• PhD, Mechanical Engineering
  Texas Tech University, 2015
• BS, Mechanical Engineering
  West Texas A&M University, 2012

• Assistant Professor of Mechanical and Aerospace Engineering
  University of Colorado Colorado Springs
• NRC Postdoctoral Research Associate
  United States Air Force Academy
• Graduate Teaching and Research Assistant
  Texas Tech University

Additive manufacturing is an impactful tool in order to tailor materials to sensitive applications. Popular methods in rapid prototyping include extrusion, injection molding and 3D printing by fused-deposition modeling (FDM). Understanding how surface chemistry and solid particulate morphology affect flow properties in molten polymers is crucial in order to optimize these melt-processing techniques. This knowledge will help to better predict material needs and melt-processing parameters toward additive manufacturing of advanced composites including solid structure energetic materials.
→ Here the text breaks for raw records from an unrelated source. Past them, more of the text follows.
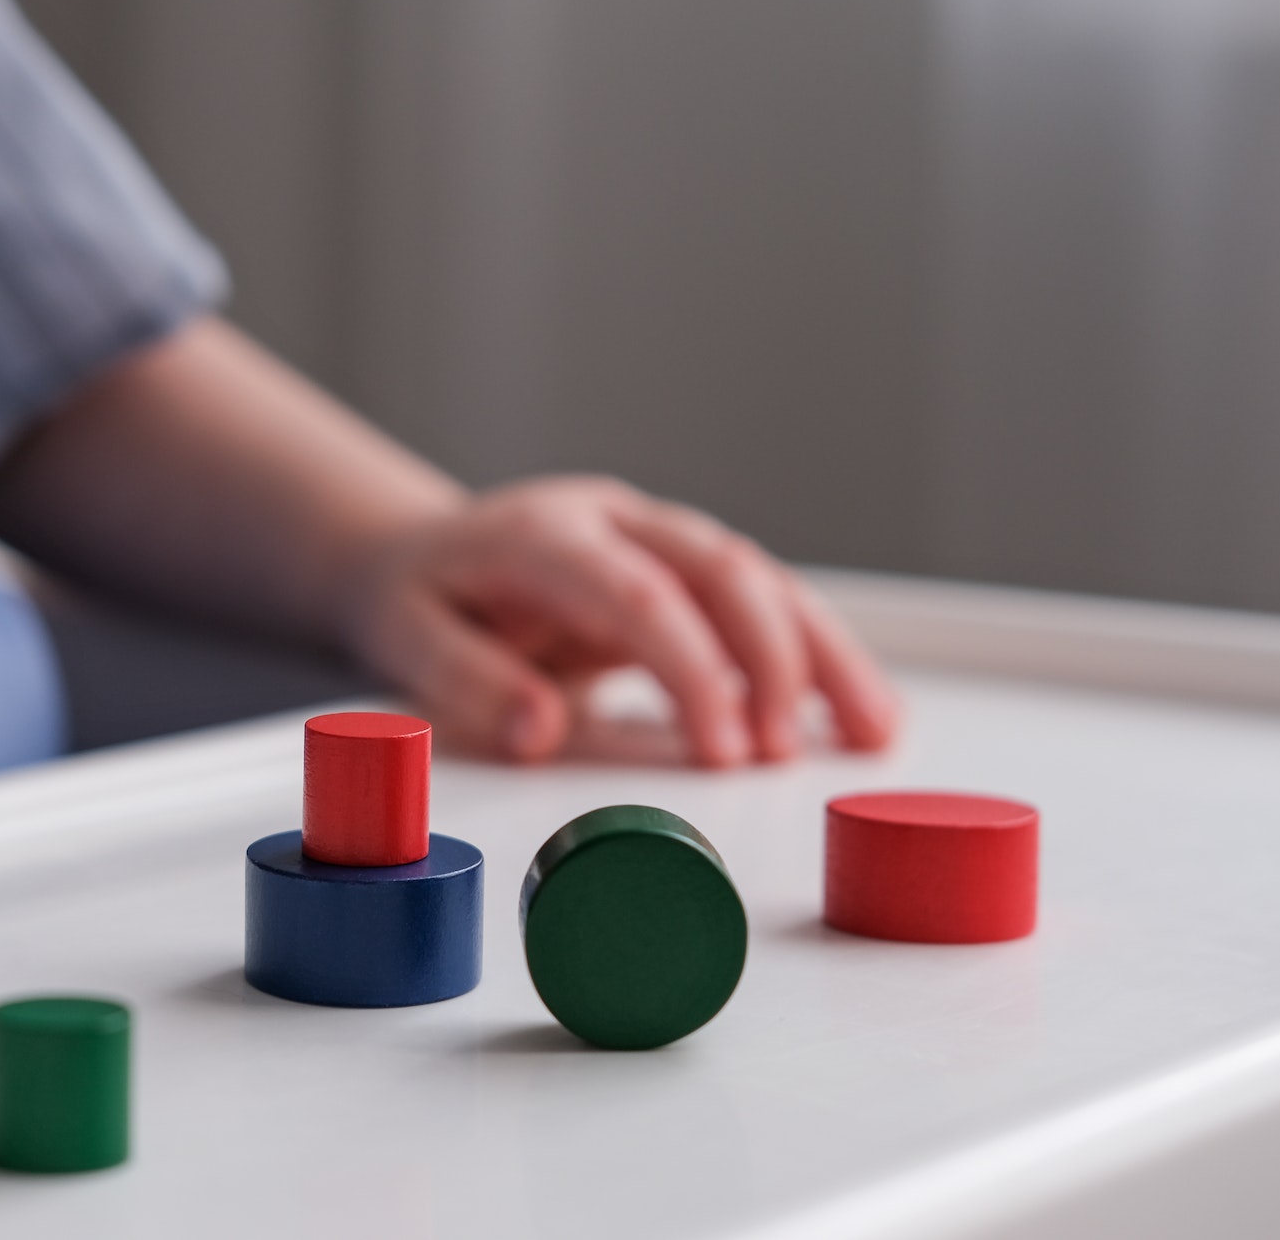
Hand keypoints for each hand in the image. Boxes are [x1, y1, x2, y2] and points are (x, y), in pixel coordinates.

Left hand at [342, 476, 899, 765]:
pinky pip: (766, 604)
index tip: (724, 749)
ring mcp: (661, 541)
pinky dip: (817, 656)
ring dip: (822, 654)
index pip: (637, 593)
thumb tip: (539, 729)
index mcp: (546, 535)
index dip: (691, 668)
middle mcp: (618, 524)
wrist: (423, 554)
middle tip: (784, 755)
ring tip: (874, 734)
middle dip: (769, 660)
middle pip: (722, 570)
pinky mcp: (687, 572)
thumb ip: (468, 680)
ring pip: (763, 579)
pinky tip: (862, 714)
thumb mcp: (405, 638)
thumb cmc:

Many current energetic formulations are used in loose powder form which creates many application specific limitations. Employing this manufacturing technique will give these formulations structural integrity which will allow them to be handled more easily and precisely. This understanding will resolve issues in systems where space is very limited and energetic components need to perform consistently. There are also many safety concerns when handling these highly reactive mixtures due to their high surface area. Many energetic mixtures are sensitive to electrostatic discharge which makes storage hazardous. Transforming these mixtures into a condensed part will not only improve ease of handling, but better protect the handler from unintentional ignition.